3 Days on Capitol Hill

As a member of the SLUO executive committee and co-chair of the Washington D.C. Trip subcommittee, I wanted to update people on the status of our annual trip to DC. There are currently 11 members of the team going to DC, representing diverse areas of the SLAC PPA user community: astronomy and astrophysics, collider physics, and neutrino physics. SLAC is part of a larger multi-team effort, representing users at SLAC and FNAL and in the US-LHC community. In total, there are about 45 people going, targeting about 220 Congressional offices.

Our focus will be the FY10 budget. FY09 is a done deal, and the stimulus is old news. Our focus is to keep up the effort in Congress to fund science as a priority, in the face of growing deficits and difficult political realities. We will communicate the nature and value of our work, its impact on districts, states, and the nation, and call for continued commitment to the doubling of the combined physical sciences budgets in NIST, NSF, and DOE as envisioned in the America COMPETES Act (ACA). The Congress authorized this doubling over 7 years, and the FY09 budget represented the first step in the commitment to that goal.

In the face of economic turmoil and competing political interests, we are eager to stress the power of curiosity-driven research to educate and train the next generation of leaders in science, technology, and many other areas of economic interest. We are excited to share a little about our work, hear what the Congress has to say  – their fears, their concerns, their priorities – and continue a conversation that, we hope, will serve as a relationship between Congress and the science they fund.

The trip is April 28-May 1. If you have ideas or comments, you can send them to sluo.dc@gmail.com.

The revival of scienceaction.org?

Back in 2005, just after the March Washington lobbying effort by SLAC and Fermilab users, a few of us at SLAC decided to setup a website that could serve as a hub for political action by scientists. It was intended to be a resource more than an organization (unlike SEA, which formed later), a means to raise issues about pending science policy decisions and call for action by scientists on those issues. From the desire to have such a site, scienceaction.org was born.

After the NUFO meeting last week, I came to realize that while scienceaction.org never took off, there is still a latent demand out there for such a resource.
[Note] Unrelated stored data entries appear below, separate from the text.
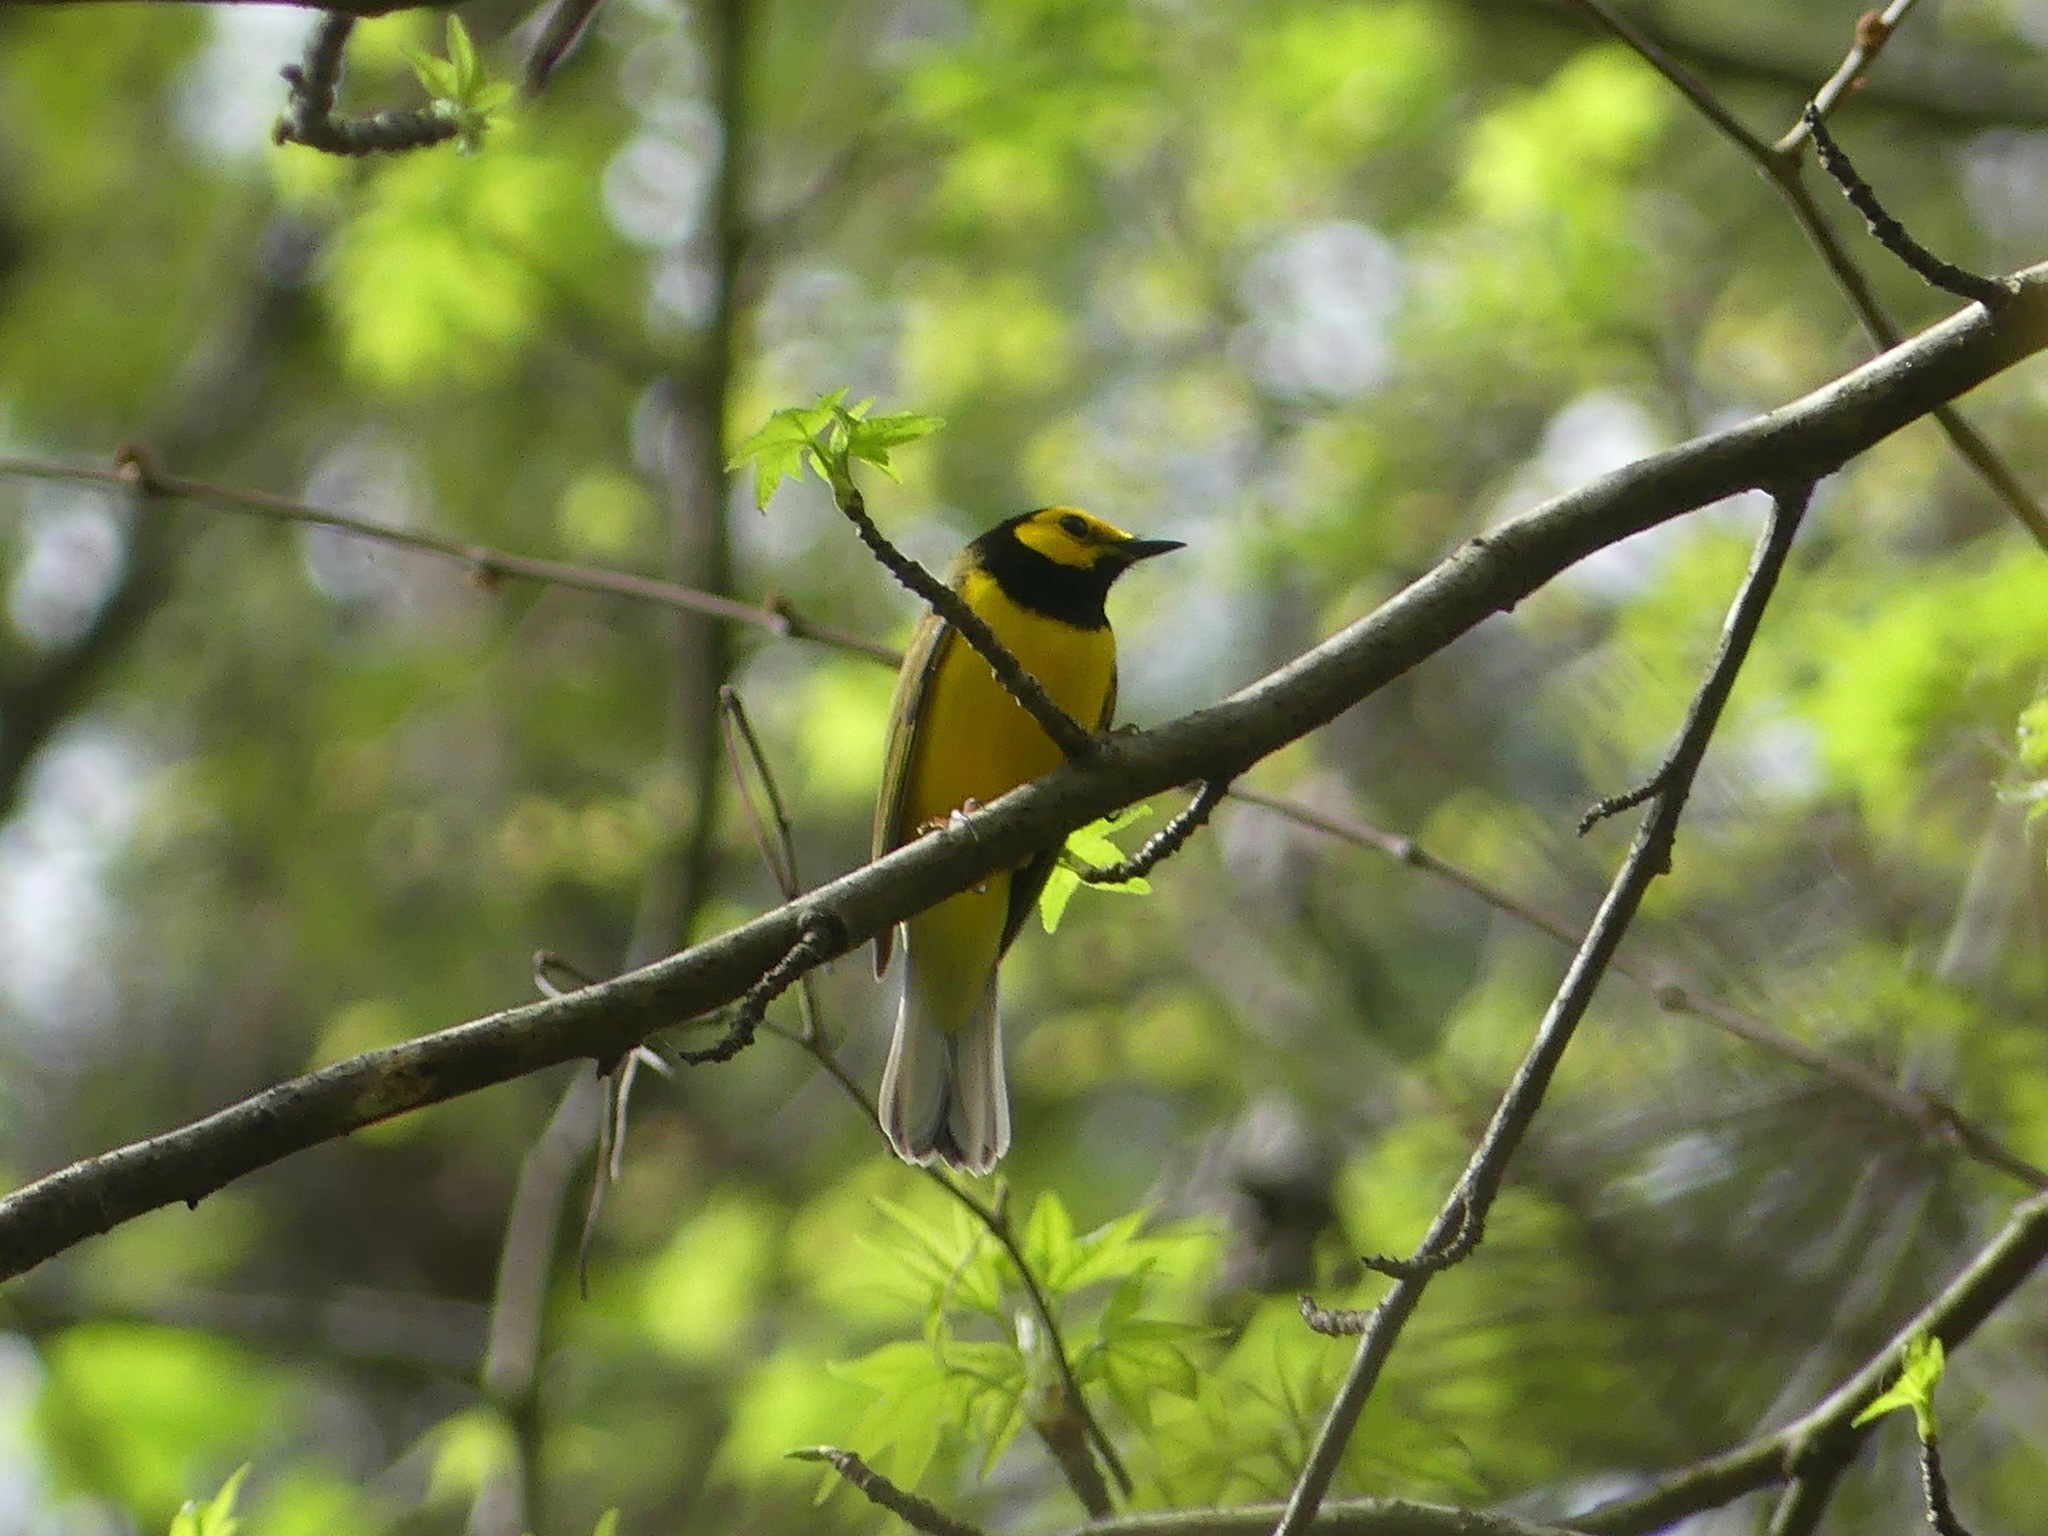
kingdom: Animalia
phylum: Chordata
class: Aves
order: Passeriformes
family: Parulidae
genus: Setophaga
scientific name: Setophaga citrina
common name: Hooded warbler
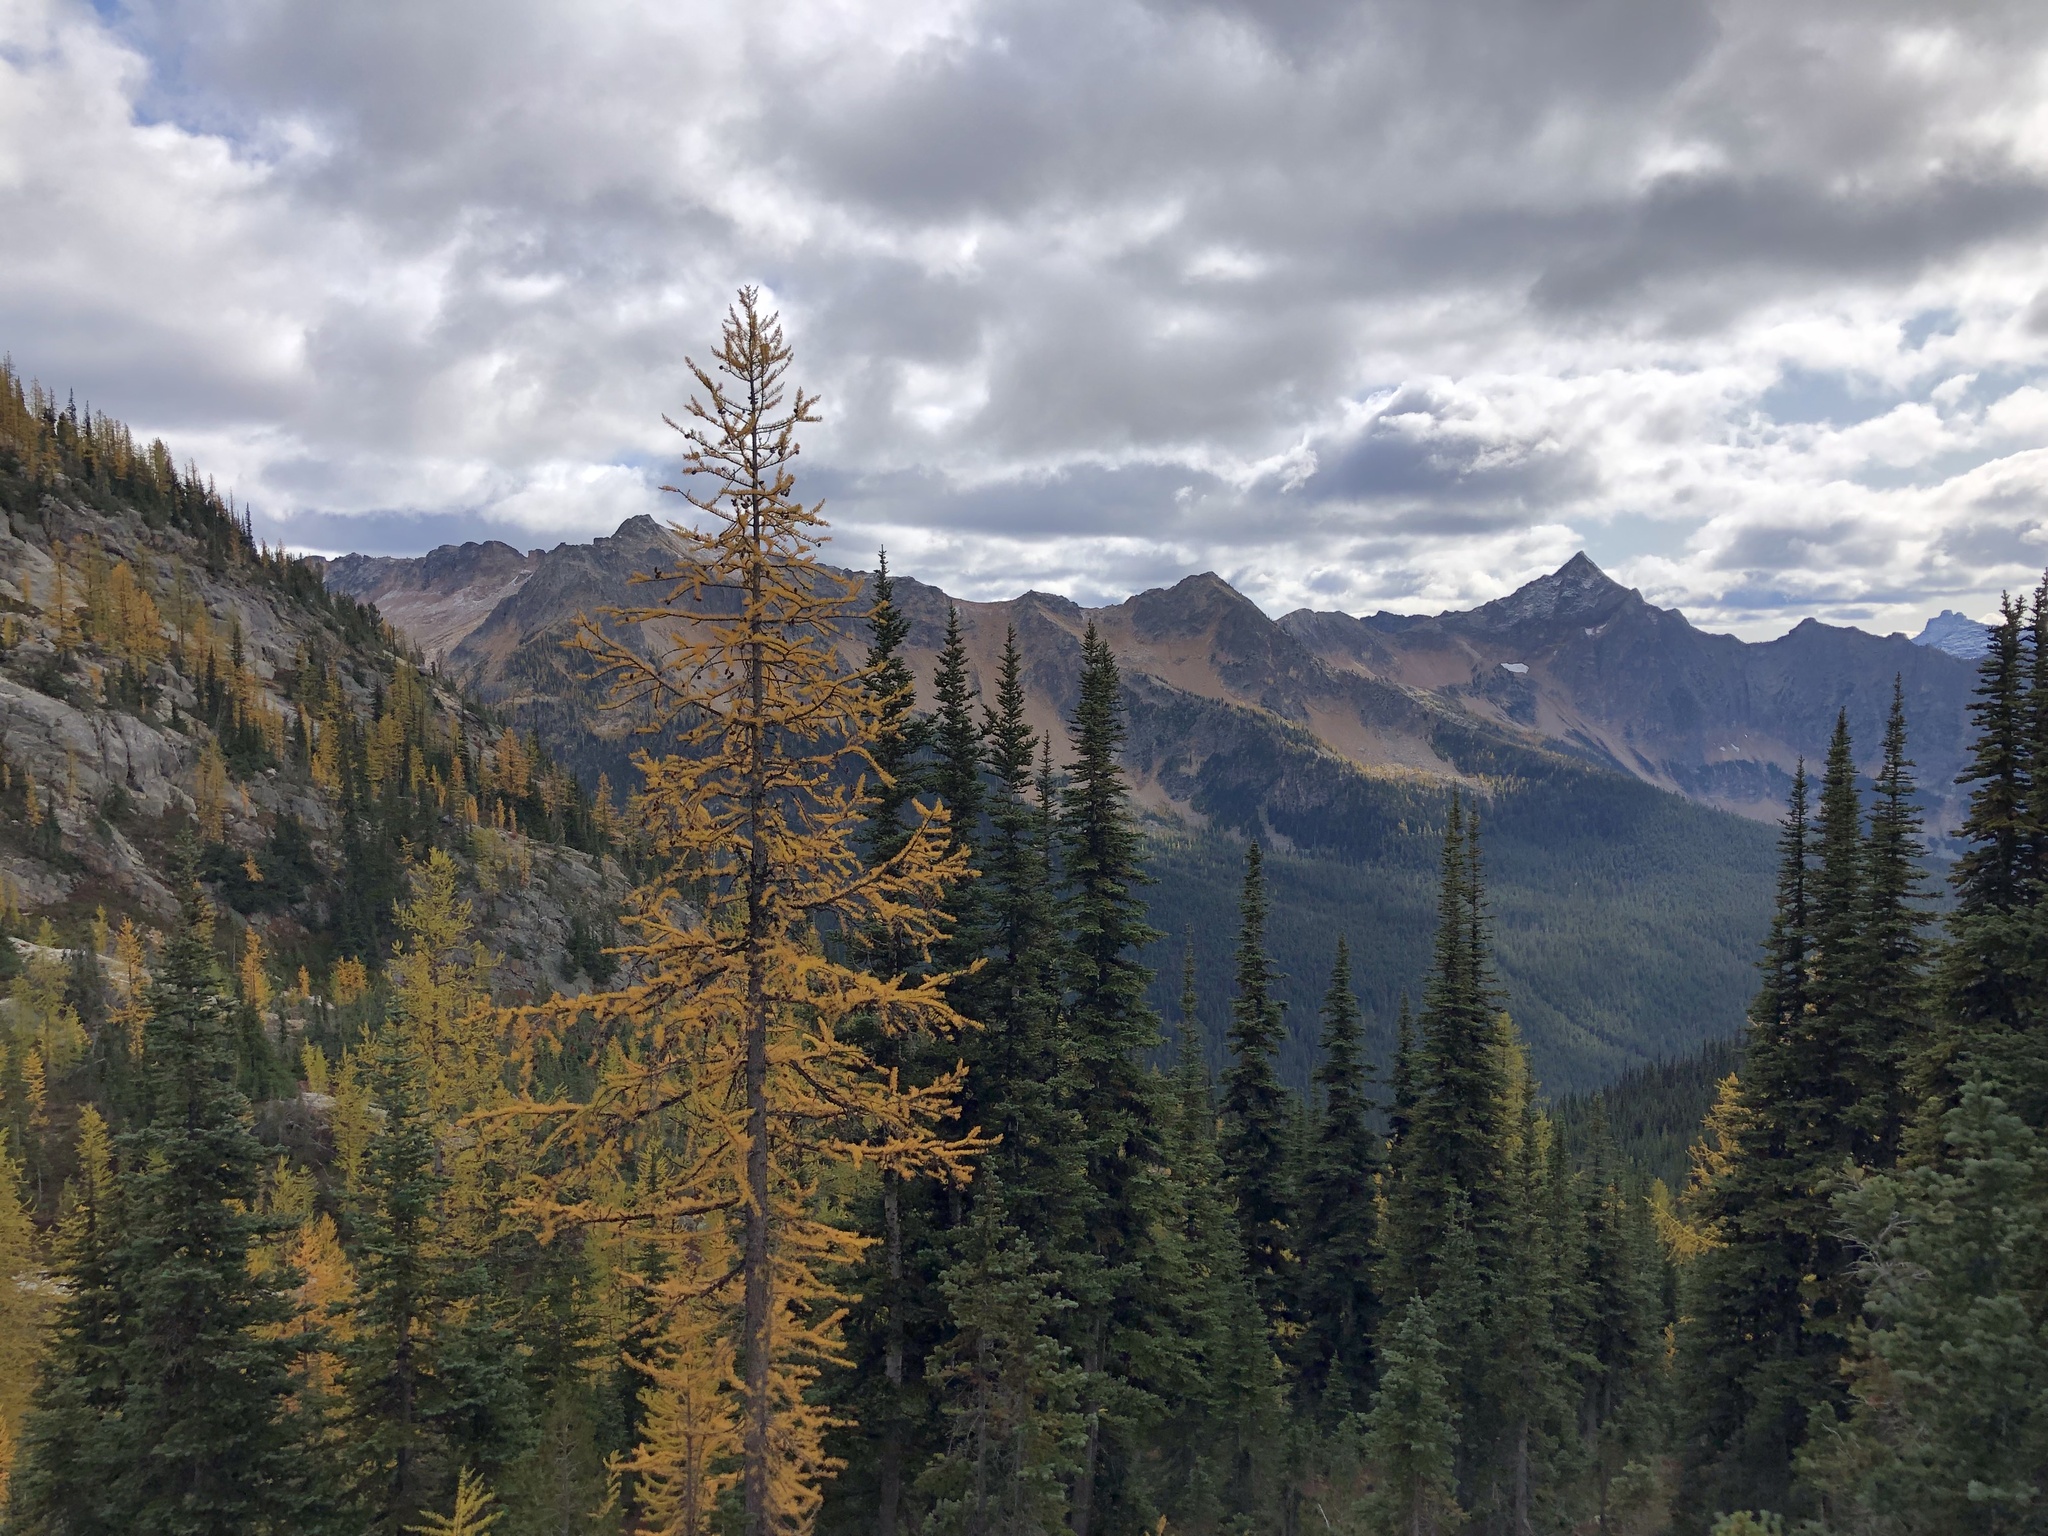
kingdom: Plantae
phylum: Tracheophyta
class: Pinopsida
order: Pinales
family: Pinaceae
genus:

Users’ organizations, based at government labs and seeking non-government resources to express their needs to politicians, are in a tough position. They need a site they can use to create letters, call for action, and circulate news about the current status of U.S. science funding policy and activity.

I revamped the site over the weekend, migrating from the old Zope site to a more modern web framework.

I invite all interested parties to contact me about becoming “correspondents” for the site. Your role would then be to post news you find or hear, initiate calls to action from subscribers to the site, and spread the word about the need for all scientists to be citizen scientists.

The software is also going to migrate to the new framework, allowing issue letters to be created and then tracked on calls to action. My goal is to provide a flexible set of tools to establish such letters, get them to the community, and estimate how many people are trying to send these letters.